North Korea hit out at Washington and Seoul Saturday, pledging to launch a blitzkrieg in the Korean peninsula, as the United States and South Korea launched their largest-ever joint landing drill.

The official KCNA news agency, citing a statement from military chiefs, warned of a ‘pre-emptive retaliatory strike at the enemy groups’ involved in the joint US-South Korean exercise.

Pyongyang said it would respond to the drills with an ‘operation to liberate the whole of South Korea including Seoul’ with an ‘ultra-precision blitzkrieg’.

Responding to the statement, South Korea's defence ministry warned Pyongyang against further provocations, according to Yonhap news agency.

The new round of threats came as South Korea and the US launched the ‘Ssangyong’ (twin dragons) landing drill.

The exercise involved 17,200 soldiers -- 12,200 US troops and 5,000 South Korean soldiers -- at the southeastern port of Pohang, a South Korean defence ministry spokesman said.

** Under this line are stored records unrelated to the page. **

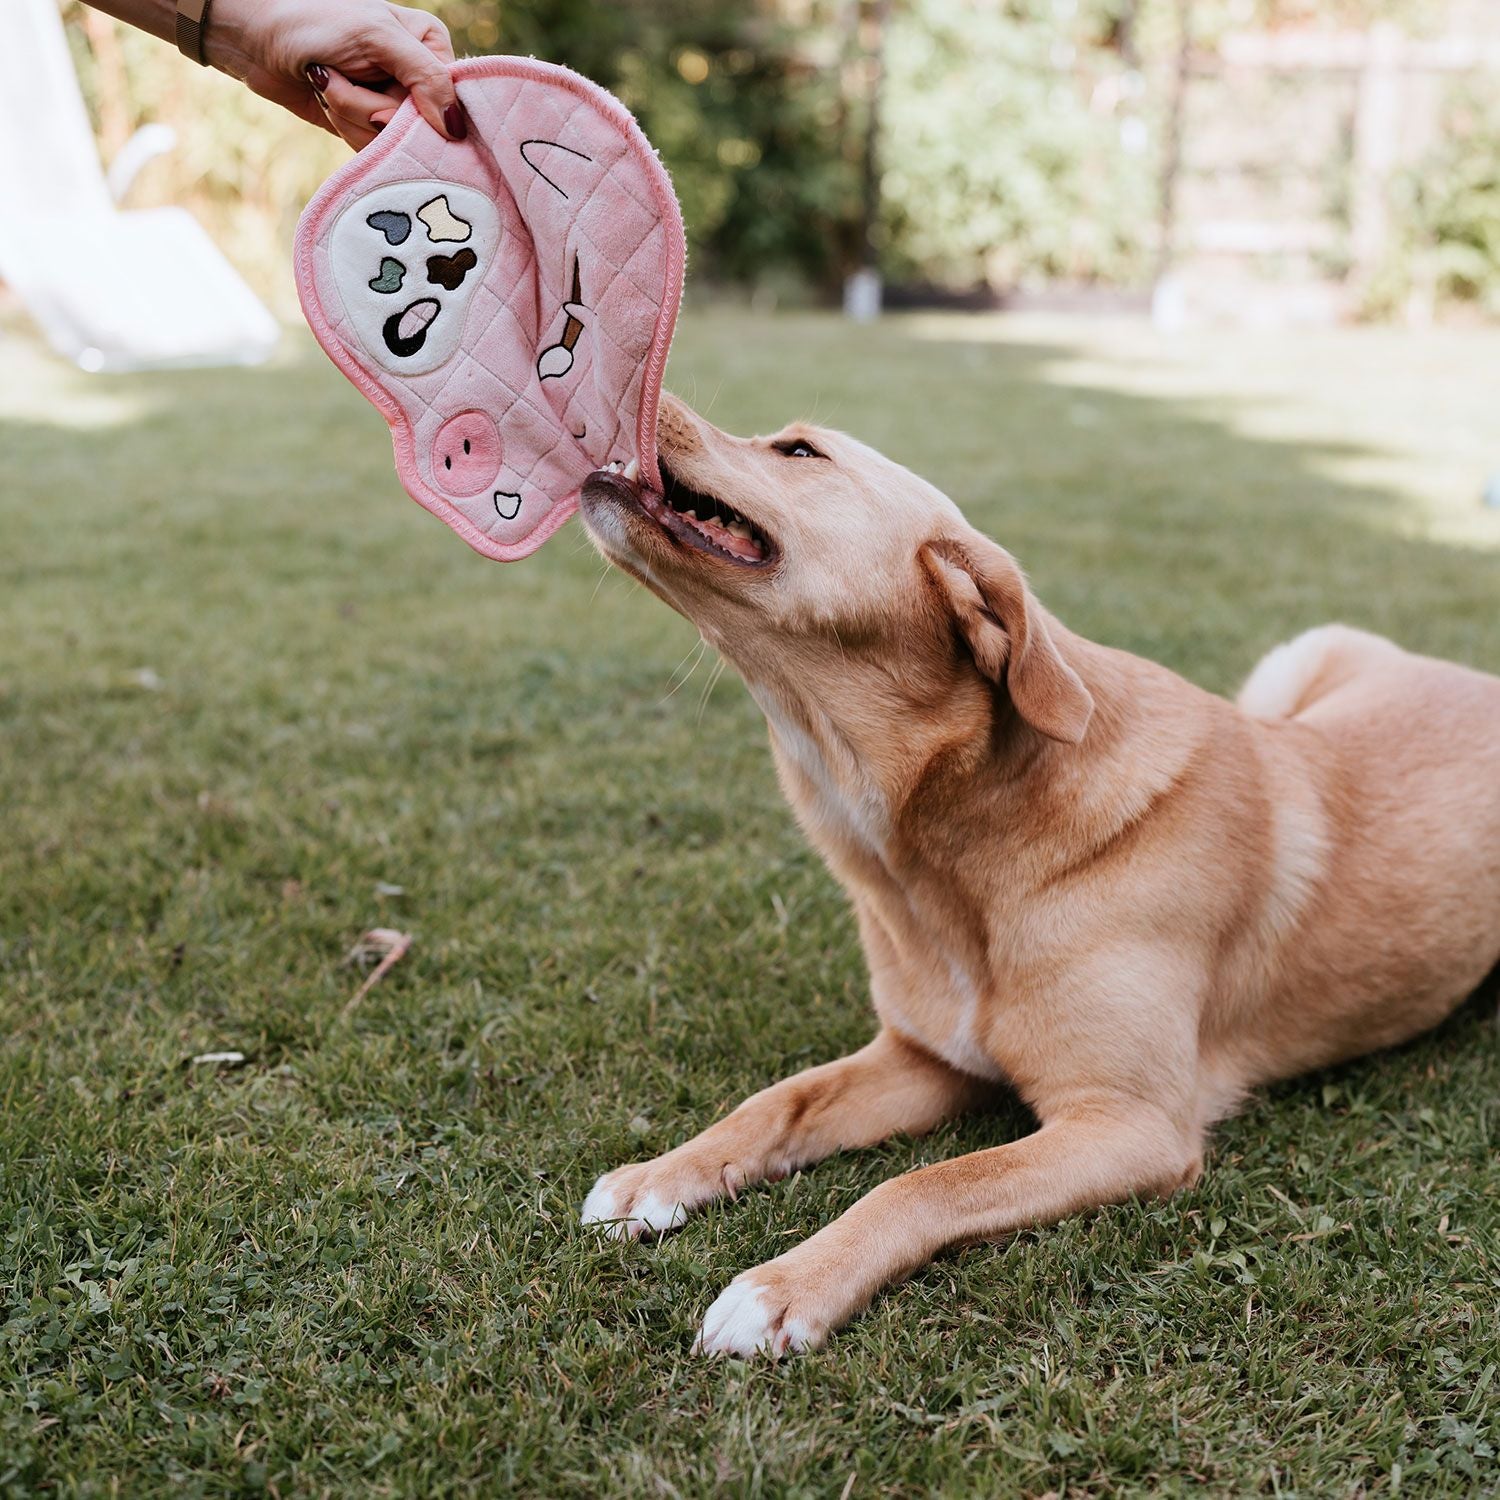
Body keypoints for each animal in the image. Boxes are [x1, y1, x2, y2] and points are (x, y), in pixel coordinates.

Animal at [573, 393, 1500, 1356]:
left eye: (798, 450)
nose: (640, 396)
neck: (950, 857)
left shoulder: (1131, 1126)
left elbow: (925, 1182)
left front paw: (786, 1284)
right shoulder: (925, 1058)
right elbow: (779, 1101)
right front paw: (656, 1177)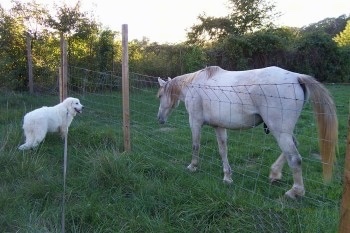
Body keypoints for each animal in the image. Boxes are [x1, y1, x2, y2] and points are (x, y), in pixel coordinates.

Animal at [157, 65, 338, 198]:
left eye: (159, 96)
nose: (159, 119)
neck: (194, 84)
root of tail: (296, 76)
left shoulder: (194, 122)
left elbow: (196, 146)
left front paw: (192, 166)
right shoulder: (219, 127)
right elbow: (223, 150)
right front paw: (227, 177)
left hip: (279, 131)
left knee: (294, 158)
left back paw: (295, 192)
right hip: (283, 132)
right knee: (293, 147)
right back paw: (274, 174)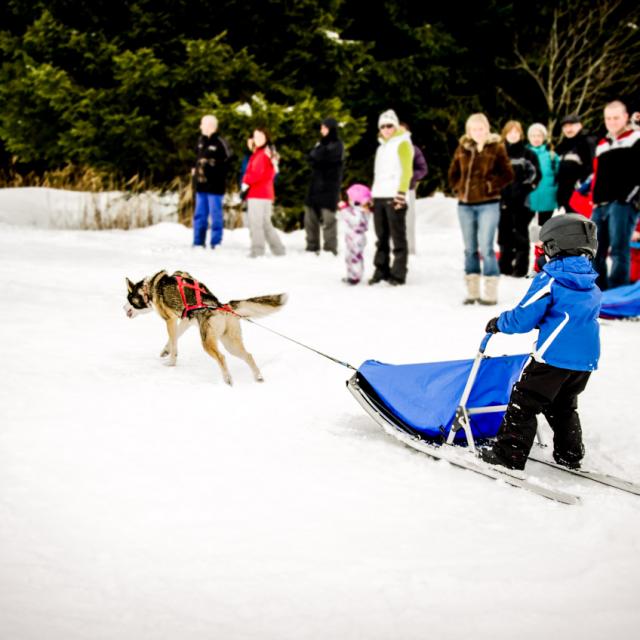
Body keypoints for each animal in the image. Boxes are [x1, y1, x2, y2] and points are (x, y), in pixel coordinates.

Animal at [123, 268, 288, 382]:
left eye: (128, 299)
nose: (123, 308)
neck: (148, 288)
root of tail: (221, 306)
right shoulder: (185, 321)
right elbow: (174, 339)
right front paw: (165, 351)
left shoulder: (170, 320)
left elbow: (174, 343)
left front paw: (171, 362)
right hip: (230, 343)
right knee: (248, 355)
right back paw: (258, 377)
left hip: (208, 342)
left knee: (221, 357)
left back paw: (228, 380)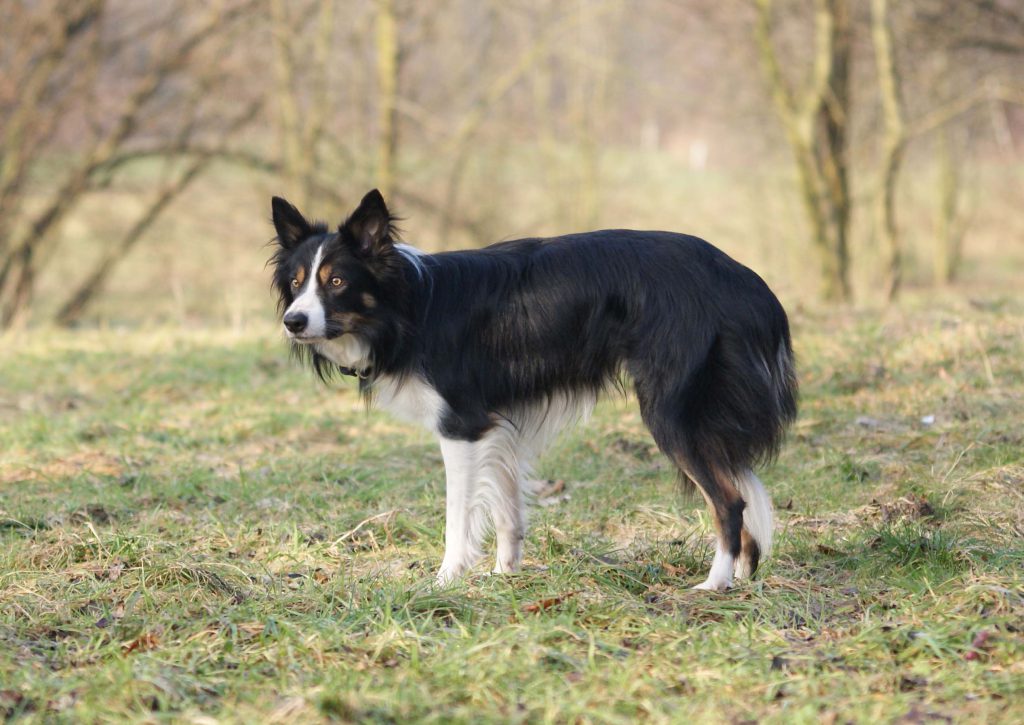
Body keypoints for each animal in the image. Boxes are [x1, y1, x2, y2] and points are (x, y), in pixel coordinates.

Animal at [268, 191, 794, 589]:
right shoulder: (499, 425)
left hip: (669, 412)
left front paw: (446, 580)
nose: (292, 322)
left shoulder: (461, 427)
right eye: (296, 283)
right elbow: (507, 512)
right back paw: (742, 577)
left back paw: (714, 582)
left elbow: (458, 515)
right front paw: (505, 576)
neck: (408, 307)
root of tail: (741, 278)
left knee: (729, 501)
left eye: (337, 281)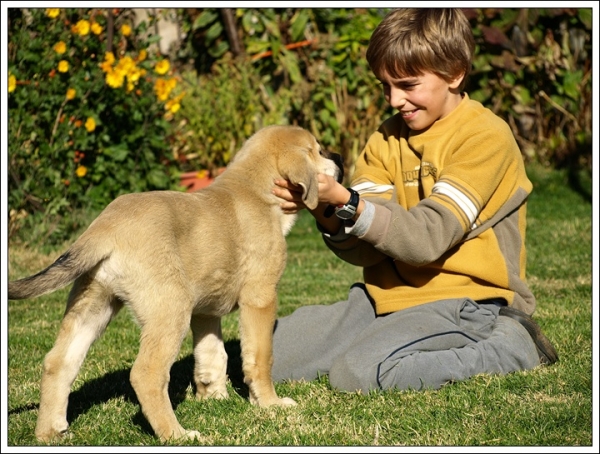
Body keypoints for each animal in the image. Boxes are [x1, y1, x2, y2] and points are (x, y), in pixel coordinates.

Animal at [7, 123, 342, 440]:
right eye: (319, 150)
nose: (339, 157)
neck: (254, 190)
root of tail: (104, 229)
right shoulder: (260, 297)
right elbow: (259, 358)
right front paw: (270, 404)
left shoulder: (205, 311)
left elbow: (212, 354)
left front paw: (213, 396)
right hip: (170, 308)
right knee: (146, 373)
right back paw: (176, 434)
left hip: (93, 305)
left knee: (58, 362)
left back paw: (50, 432)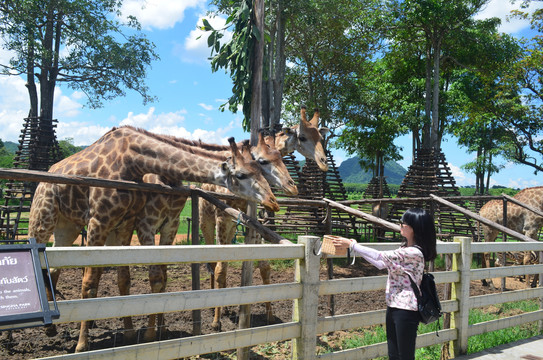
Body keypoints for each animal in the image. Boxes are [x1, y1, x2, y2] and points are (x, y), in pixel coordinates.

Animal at [27, 126, 278, 352]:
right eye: (242, 175)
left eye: (259, 168)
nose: (273, 202)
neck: (132, 161)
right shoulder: (104, 221)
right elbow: (90, 283)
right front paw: (83, 345)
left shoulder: (130, 224)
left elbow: (132, 279)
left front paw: (137, 332)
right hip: (42, 219)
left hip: (67, 226)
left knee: (53, 268)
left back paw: (54, 328)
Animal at [203, 106, 332, 330]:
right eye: (303, 137)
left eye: (320, 137)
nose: (323, 163)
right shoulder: (222, 218)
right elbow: (220, 268)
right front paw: (216, 322)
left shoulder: (254, 222)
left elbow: (264, 266)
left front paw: (269, 316)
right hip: (208, 221)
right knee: (212, 263)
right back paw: (215, 308)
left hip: (230, 227)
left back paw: (225, 307)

Later on Saturday, North Korean state media boasted of the nation's right to launch a ‘pre-emptive nuclear attack’ and issued a final warning to Washington. 

‘A nuclear war against the DPRK would bring a final ruin to the US,’ read an article published in the North's Rodong Sinmun newspaper.

‘This is the last warning of the DPRK to Obama and his cronies in the White House.’

Meanwhile, news reports said a North Korean submarine had gone missing earlier this week, sparking a search by the North's navy.

The unknown class of vessel had been reportedly operating off the North Korean coast earlier in the week when it disappeared.

A South Korean defence ministry told AFP Seoul was investigating the reports, while Pentagon officials declined to comment.

The US military had been observing the submarine off the North's eastern coast, CNN said, citing three US officials familiar with the incident.

American spy satellites, aircraft and ships have been watching as the North Korean navy searched for the missing sub, the report added.

The United States is unsure if the missing vessel is adrift or whether it has sunk, CNN reported, but officials believe it suffered a failure during an exercise.

The US Naval Institute (USNI) News said the submarine was presumed sunk.

‘The speculation is that it sank’, an unidentified US official was quoted as telling the USNI News.

‘The North Koreans have not made an attempt to indicate there is something wrong or that they require help or some type of assistance.’

North Korea's navy operates a fleet of some 70 submarines, most of them rusting diesel submarines that are capable of little more than coastal defence and limited offensive capabilities.

But the old, low-tech submarines still pose substantial threats to South Korean vessels.